Seems pretty boring. It's an unbalanced computation issue: the server sends B=g^b to the client, expecting the client to generate and send A=g^a. Instead, the client sends a random A, "proving no work" so to speak. Repeat. I think that's the whole attack?


This reads like a "I got funding but my original research didn't pan out and I need to publish something."


The linked article really beats around the bush before describing the attack. This link is a bit better: https://dheatattack.gitlab.io/dheater/ It honestly doesn't seem that impactful to me.
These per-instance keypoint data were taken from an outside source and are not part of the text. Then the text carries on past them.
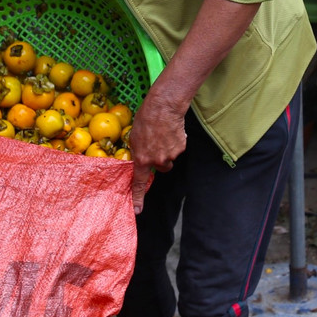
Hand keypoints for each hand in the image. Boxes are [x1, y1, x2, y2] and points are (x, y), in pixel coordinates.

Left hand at [128, 92, 187, 213]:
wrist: (164, 106)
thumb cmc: (146, 118)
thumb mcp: (134, 137)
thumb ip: (138, 152)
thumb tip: (142, 158)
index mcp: (142, 159)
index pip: (140, 183)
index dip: (138, 198)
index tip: (137, 210)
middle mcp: (157, 160)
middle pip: (162, 168)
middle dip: (160, 159)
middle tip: (157, 144)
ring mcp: (171, 155)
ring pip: (170, 158)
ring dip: (168, 149)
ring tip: (164, 134)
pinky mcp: (181, 147)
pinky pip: (178, 148)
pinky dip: (176, 141)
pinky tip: (171, 130)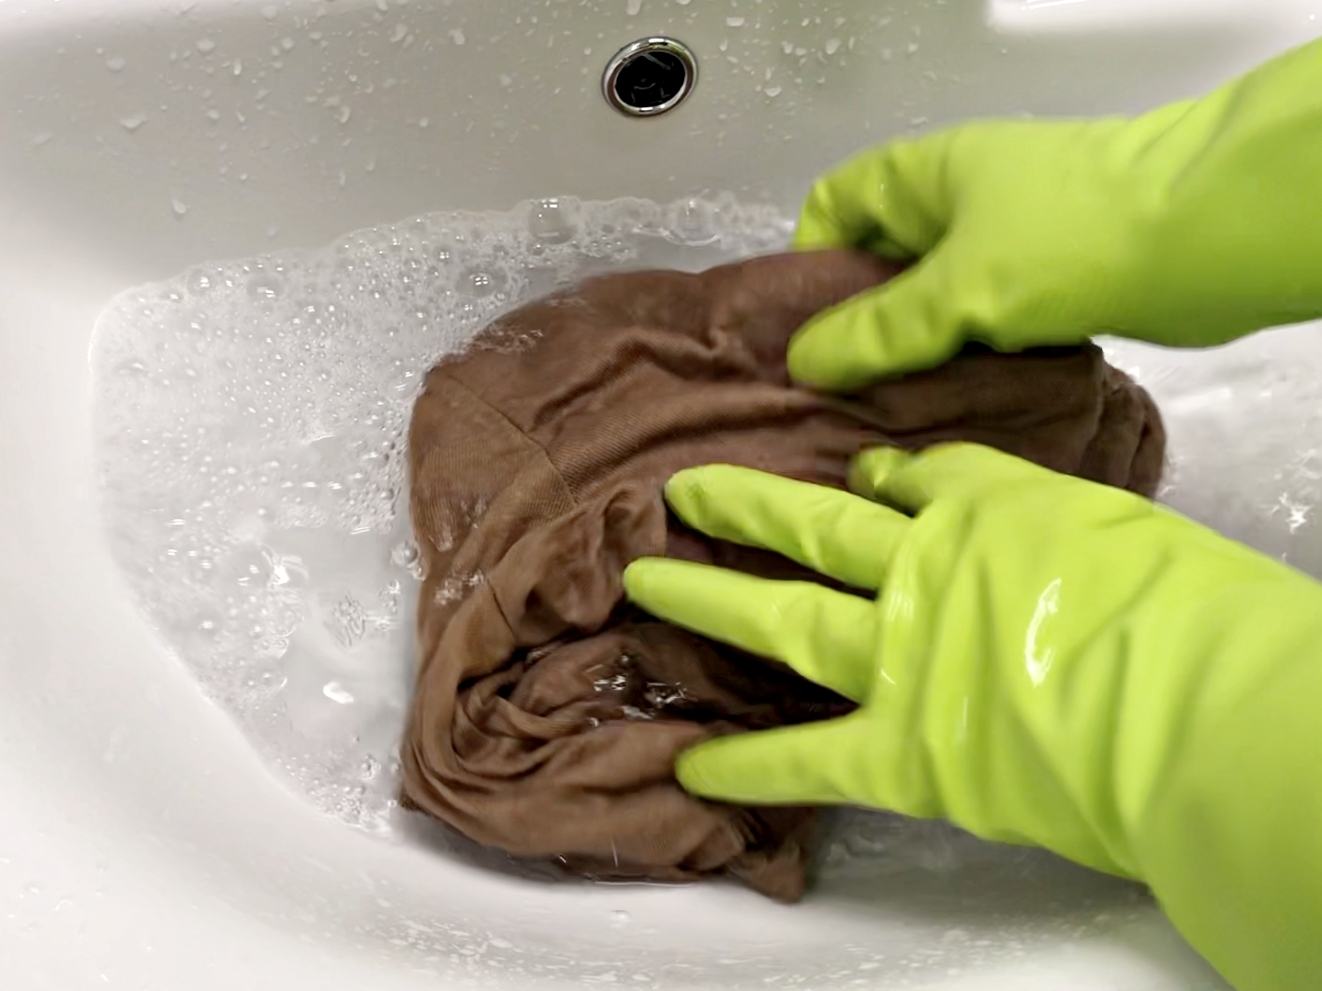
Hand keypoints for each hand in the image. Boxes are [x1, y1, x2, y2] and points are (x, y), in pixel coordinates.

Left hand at [623, 446, 1321, 990]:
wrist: (1193, 704)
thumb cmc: (1186, 609)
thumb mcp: (1117, 528)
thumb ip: (1043, 515)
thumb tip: (1010, 521)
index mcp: (987, 512)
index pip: (917, 480)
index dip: (878, 478)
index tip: (854, 476)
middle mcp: (923, 573)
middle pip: (816, 530)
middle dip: (747, 507)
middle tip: (683, 491)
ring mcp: (900, 657)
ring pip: (785, 618)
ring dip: (710, 598)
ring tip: (646, 580)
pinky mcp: (900, 749)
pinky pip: (806, 757)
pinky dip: (747, 764)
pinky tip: (692, 765)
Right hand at [788, 37, 1321, 388]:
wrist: (1210, 234)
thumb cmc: (1067, 240)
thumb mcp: (955, 289)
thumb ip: (876, 331)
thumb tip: (803, 364)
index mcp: (923, 174)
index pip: (834, 205)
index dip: (808, 264)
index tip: (801, 335)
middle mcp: (958, 201)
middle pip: (881, 262)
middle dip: (857, 324)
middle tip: (835, 395)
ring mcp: (1007, 240)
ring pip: (934, 300)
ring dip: (914, 351)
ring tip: (885, 416)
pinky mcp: (1048, 281)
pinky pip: (982, 323)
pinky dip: (965, 359)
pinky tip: (951, 409)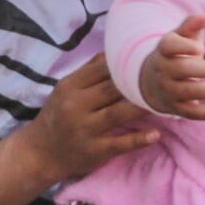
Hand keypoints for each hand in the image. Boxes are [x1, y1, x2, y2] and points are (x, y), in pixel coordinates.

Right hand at [25, 55, 162, 187]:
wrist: (40, 153)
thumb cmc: (57, 116)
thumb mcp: (65, 90)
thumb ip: (88, 72)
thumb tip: (113, 52)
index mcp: (70, 87)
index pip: (101, 70)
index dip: (126, 65)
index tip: (147, 62)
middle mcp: (76, 106)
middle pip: (113, 89)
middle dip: (138, 84)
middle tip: (164, 80)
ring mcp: (85, 129)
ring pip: (119, 114)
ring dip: (143, 107)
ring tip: (164, 102)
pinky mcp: (95, 151)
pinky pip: (120, 143)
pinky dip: (139, 139)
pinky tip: (156, 134)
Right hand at [138, 14, 204, 120]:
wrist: (151, 82)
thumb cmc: (174, 55)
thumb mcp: (178, 38)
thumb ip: (191, 25)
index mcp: (163, 51)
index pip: (169, 47)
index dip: (184, 47)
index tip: (201, 48)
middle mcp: (163, 71)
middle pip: (180, 70)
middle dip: (200, 70)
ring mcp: (168, 90)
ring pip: (187, 92)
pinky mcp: (175, 108)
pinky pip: (190, 112)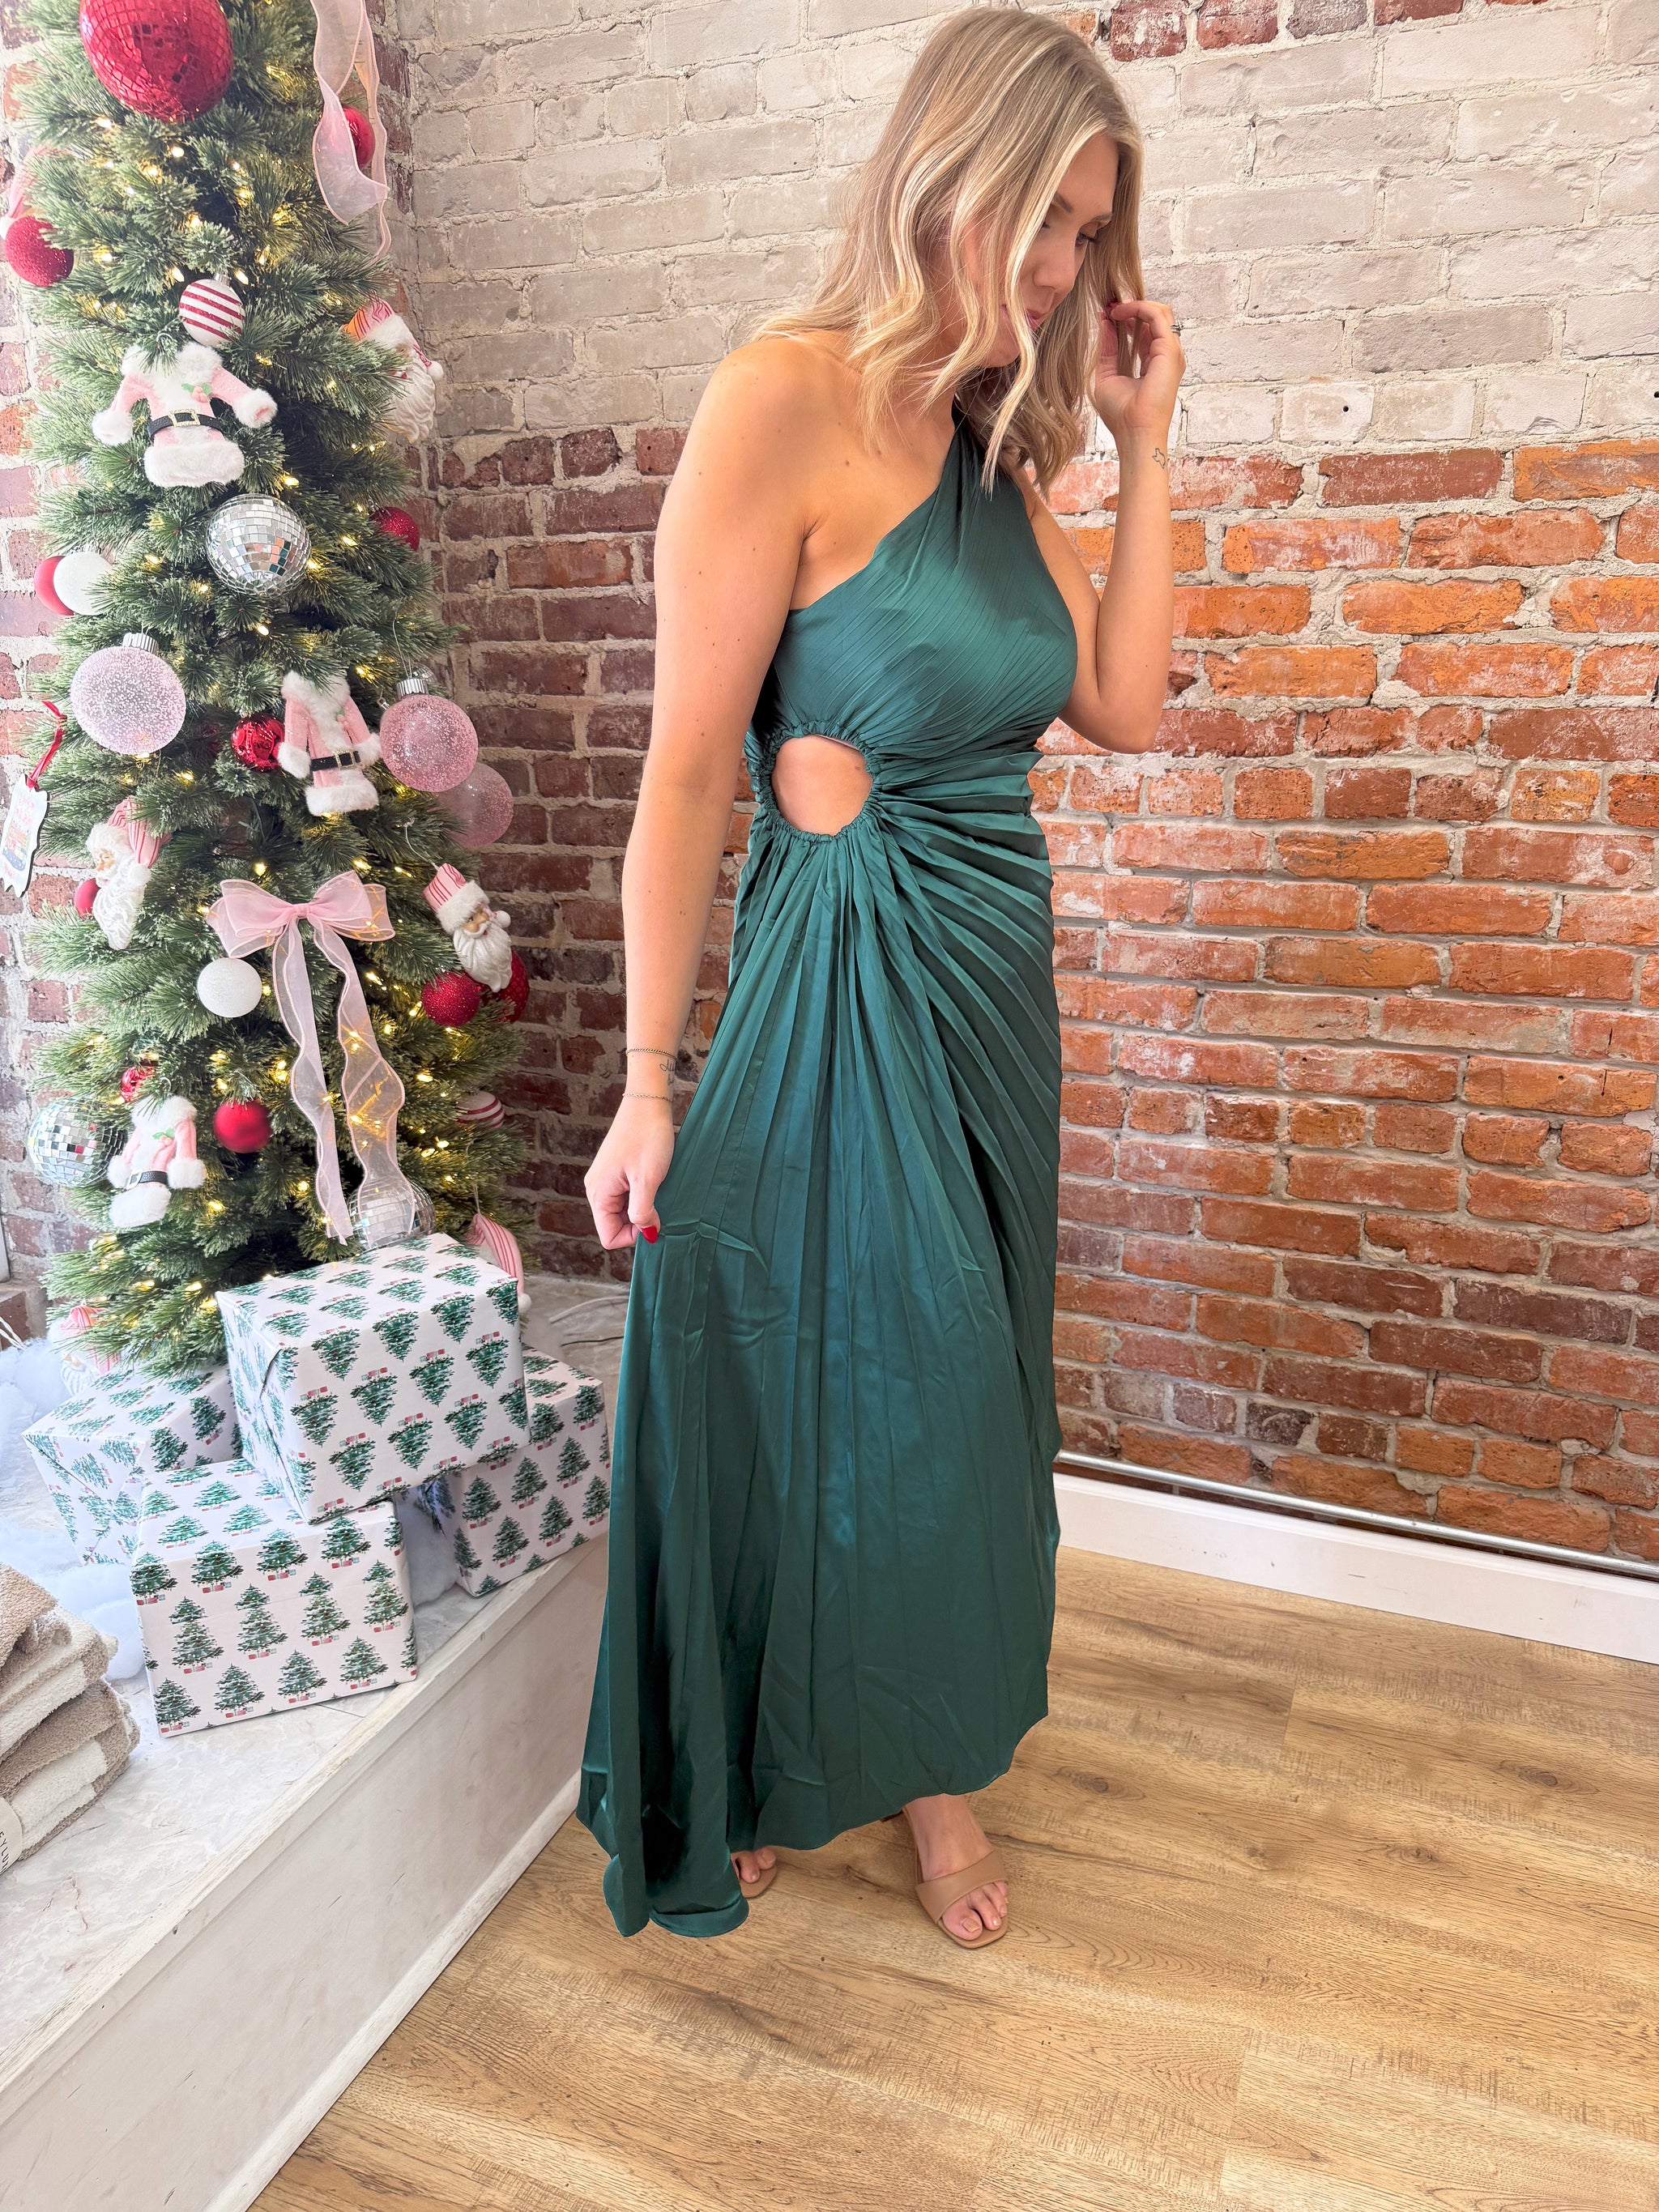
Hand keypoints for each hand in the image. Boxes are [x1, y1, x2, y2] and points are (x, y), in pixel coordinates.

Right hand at [584, 1096, 674, 1248]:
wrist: (647, 1102)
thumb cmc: (647, 1137)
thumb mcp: (648, 1179)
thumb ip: (643, 1211)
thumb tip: (647, 1234)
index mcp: (598, 1193)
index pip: (609, 1236)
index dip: (633, 1235)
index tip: (653, 1217)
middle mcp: (596, 1189)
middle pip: (615, 1225)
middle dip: (639, 1221)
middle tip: (659, 1202)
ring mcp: (606, 1180)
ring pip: (623, 1211)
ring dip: (642, 1208)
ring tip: (657, 1187)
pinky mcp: (616, 1172)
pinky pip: (626, 1196)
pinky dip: (642, 1196)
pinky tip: (654, 1181)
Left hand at [1091, 299, 1183, 451]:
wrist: (1134, 432)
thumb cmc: (1122, 415)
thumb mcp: (1107, 376)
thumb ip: (1107, 350)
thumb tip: (1104, 323)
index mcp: (1153, 362)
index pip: (1145, 330)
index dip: (1128, 317)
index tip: (1107, 314)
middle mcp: (1165, 355)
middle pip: (1156, 317)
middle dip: (1133, 307)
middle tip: (1110, 306)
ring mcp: (1170, 352)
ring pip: (1160, 312)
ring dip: (1135, 305)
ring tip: (1113, 309)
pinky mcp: (1169, 350)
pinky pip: (1157, 316)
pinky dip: (1138, 308)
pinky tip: (1119, 313)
Discussing cryptographic solutions to denial of service attacks always seem a tad disingenuous. In the MITM model, the attacker is in full control of the communications channel, and can always replace, corrupt or deny packets to either recipient. No amount/quality/degree of cryptography can change this possibility.


You’re misunderstanding the DOS attack I think. This is a DOS on the server itself and can prevent all other clients from connecting or the server from doing any useful work as its time is spent computing keys instead of anything useful. It doesn’t require any MITM proxy to be installed. Basically imagine a client could connect to a random Google server and take it down.


Yes but this is nothing to do with cryptography per se. Most servers can be taken down by a client that finds some expensive operation it can get executed, then sends a bunch of same. The solution implies a generic per-client or per-request resource limit mechanism (which in my experience some systems have, but most do not). This is probably the only good thing about "serverless"/lambda type solutions.


Sure, but an expensive operation sitting as a time bomb within some TLS configs is more easily exploitable than having to find some service specific exploit.


Will Google even do a straight FFDH TLS handshake? I tried with s_client and couldn't find a cipher string that would work (starting by taking the default and just chopping all the non-DH strings out).



This attack doesn't require MitM, though.


Yes, because Alice herself is malicious.


That would be misleading naming.

If Alice is talking to Bob, the attacker in this scenario is a third entity, let's say Claire, who shouts math problems at Bob until he is sufficiently distracted that he can no longer continue his legitimate conversation(s) with Alice.